[[ Document excerpt open ]]
December 31, 2006

Peter Pan - The Lesson

Warning, I'm on my high-horse here.

Last night I watched part of an old film in which Mary Martin, playing Peter Pan, said, Are you ready for today's lesson? And then she launched into a long song about a boy refusing to become a man.

With apologies to the original lyrics, what follows are some excerpts run together to make a point:

I'll never grow up, never grow up, never grow up, not me! I don't want to wear a tie. And a serious expression... And if it means I must prepare, to shoulder burdens with a worried air, I'll never grow up, never grow up, never grow up, not me. So there!

Never gonna be a man, I won't! Like to see somebody try, and make me. Anyone who wants to try, and make me turn into a man, catch me if you can. I won't grow up... And Never Land will always be, the home of beauty and joy, and neverty. I'll never grow up, never grow up, never grow up, not me!
As I point out in the Man-Making book, I'm of the opinion that until a man steps into the ancient role of mentor for a boy or boys, there is a hole in his mature masculinity. Something critical in him goes undeveloped. A man can pretend his life needs to be all about him, wearing a tie or serious expression, but until he accepts his responsibility to guide the next generation of boys into manhood, he's not fully "grown up." He's living in the land of "neverty."

The premise of the book, The Peter Pan Syndrome, by Dan Kiley is the same. Too many men are inhabiting a place where, consciously or not, they are refusing the obligations of manhood.

Showing up for boys is one of the ways men can begin to self-initiate themselves into a full and responsible manhood. Until they do, the men will remain stuck in "neverty," that place between boyhood and manhood. Both they and the boys who need them will remain lost on their mutual journey to manhood.

December 26, 2006

WrightFlight - Giving Kids Wings

In the Man-Making book, one of the forms of involvement I discuss is called One-to-Many, one adult to many kids. It's where a man takes his hobby or interest and shares it with the world in a way that involves kids. There are many examples of how this simple act can evolve into something that can change kids lives in a multitude of ways. Sports, learning to drive safely in high performance cars, even building wooden boats from scratch are all examples I talk about in the Man-Making book.

WrightFlight is another of those stories. It was founded in 1986 in Tucson, Arizona by Robin Stoddard, an Air Force Reserve fighter pilot. He was aware of the excitement flight held for most kids and decided to use that as motivation to improve kid's lives. The way it works is each student to signs a contract at the beginning of the program. This contract requires the students to raise a grade point in one of their weaker subjects (i.e. raising a math grade from C to B), in addition to staying in school, off drugs, and out of gangs. If the student passes the Wright Flight "History of Flight" test, the student earns a graduation thrill of a hands-on flight in a small aircraft as a co-pilot.

With over 750 successful students graduating in the Tucson area during this school year, approximately 10,500 graduates since its inception, and new chapters springing up across the country, WrightFlight is powerful testimony to what one motivated man (and a lot of help from friends and ally's) can create. Check out their website for the whole story.

What hobby, skill, or powerful interest do you have that you might share with the young people in the community around you? That's just how it all gets started.

December 14, 2006

Adolescent Boys: Statistics and Trends

The mission of the Mid-Atlantic Equity Consortium (MAEC), a not-for-profit corporation,is to create learning environments free of race, gender, class, ethnic and cultural biases so that students of all backgrounds will have equal opportunities to flourish.

At this link on their website they have a very interesting collection of data titled Adolescent Boys: Statistics and Trends. Some of the items include statements such as:
  • The range of affiliations available to boys are very limited; they are generally competitive models defined by winning or losing (ie. organized sports and athletics).

  • Some research suggests that it is not inherently true that "normal adolescent boys" are naturally aggressive, withdrawn and emotionally unexpressive. More importantly, there needs to be an increasing awareness that many parents and schools support these types of behaviors in the belief that they are necessary for male success, and in fear of hindering the development of "normal" masculinity.

  • Boys are more likely than girls to have discipline/behavior problems; to be diagnosed with Attention-Deficit Disorder; to be placed in special education; and to be involved in violent crimes. For example, boys constitute 71% of school suspensions.
Check out their site to see if there are any surprises for you.
[[ Document excerpt closed ]]
> **What to produce**: Reproduce the blog posts word for word, starting at "With over 750" and ending at "the whole story.". The rows that come next are not required for this work.
[[ Study material open ]]
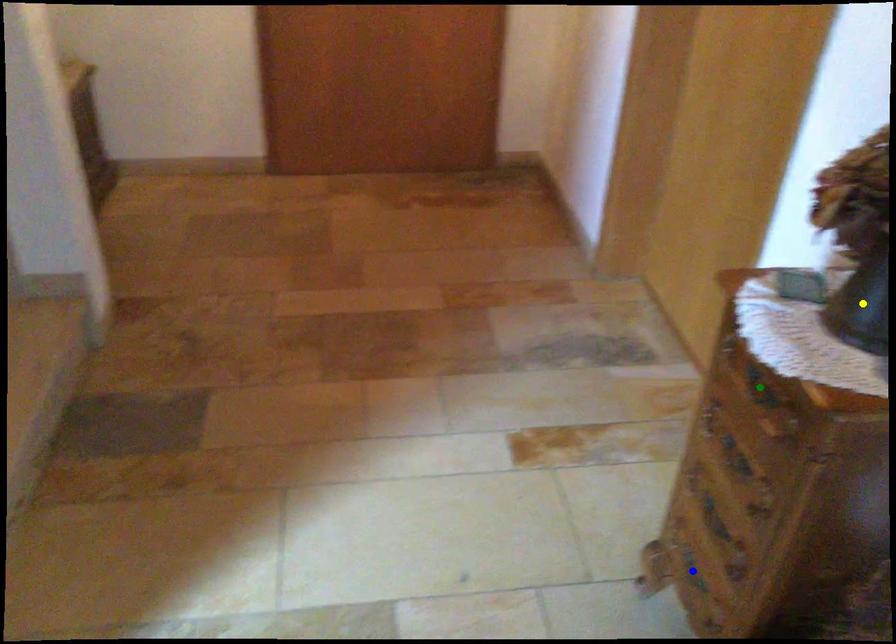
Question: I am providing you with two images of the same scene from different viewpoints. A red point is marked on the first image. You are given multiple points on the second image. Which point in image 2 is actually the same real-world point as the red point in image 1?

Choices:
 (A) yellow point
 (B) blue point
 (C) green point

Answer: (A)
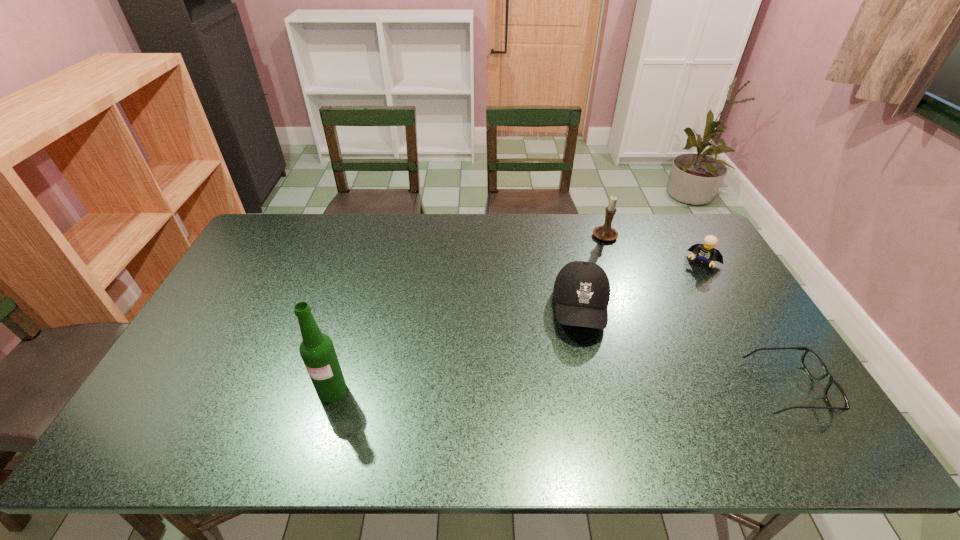
The image size is (960, 540). I want to click on vacant space on the desktop that is between the leftmost object and the shortest object and is positioned on the front-facing side of the third nearest object, so click(x=583, y=389).

Find the location of a particular element. vacant spot on the desktop that is between the leftmost object and the spectacles and is positioned on the front-facing side of the Lego is located at coordinates (627, 389).

Identify the location of vacant spot on the desktop that is between the beer bottle and the spectacles and is positioned on the side of the fourth shortest object with the handle. The height and width of the screenshot is (540, 960). (494, 390).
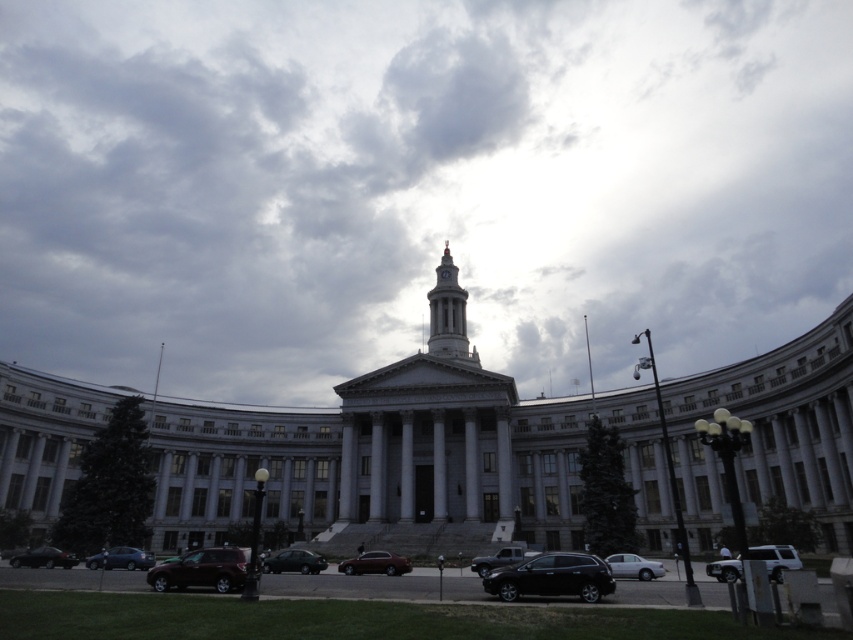
You are standing at point [740,563] and want to walk to the entrance of the grand neoclassical building. Is point [454,307] located between you and the entrance?

Point [454,307] is behind point [740,563], so it is not between you and the entrance. You can walk straight towards the entrance without passing through point [454,307].

You are a photographer planning to take a picture of the grand neoclassical building. You notice the cloudy sky at upper center and the matte black sedan at lower left in your frame. Based on their positions, which object appears larger in the photo?

The cloudy sky at upper center appears larger in the photo because it is taller than the matte black sedan at lower left.

Please provide the coordinates of the white marble bell tower at center in the image. The coordinate system has the origin at the bottom left corner of the image, with x increasing to the right and y increasing upwards. The coordinates are normalized between 0 and 1.

The white marble bell tower at center is located at coordinates point (447, 310).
[[ Study material closed ]]
> **Response area**:
With over 750 successful students graduating in the Tucson area during this school year, approximately 10,500 graduates since its inception, and new chapters springing up across the country, WrightFlight is powerful testimony to what one motivated man (and a lot of help from friends and ally's) can create. Check out their website for the whole story.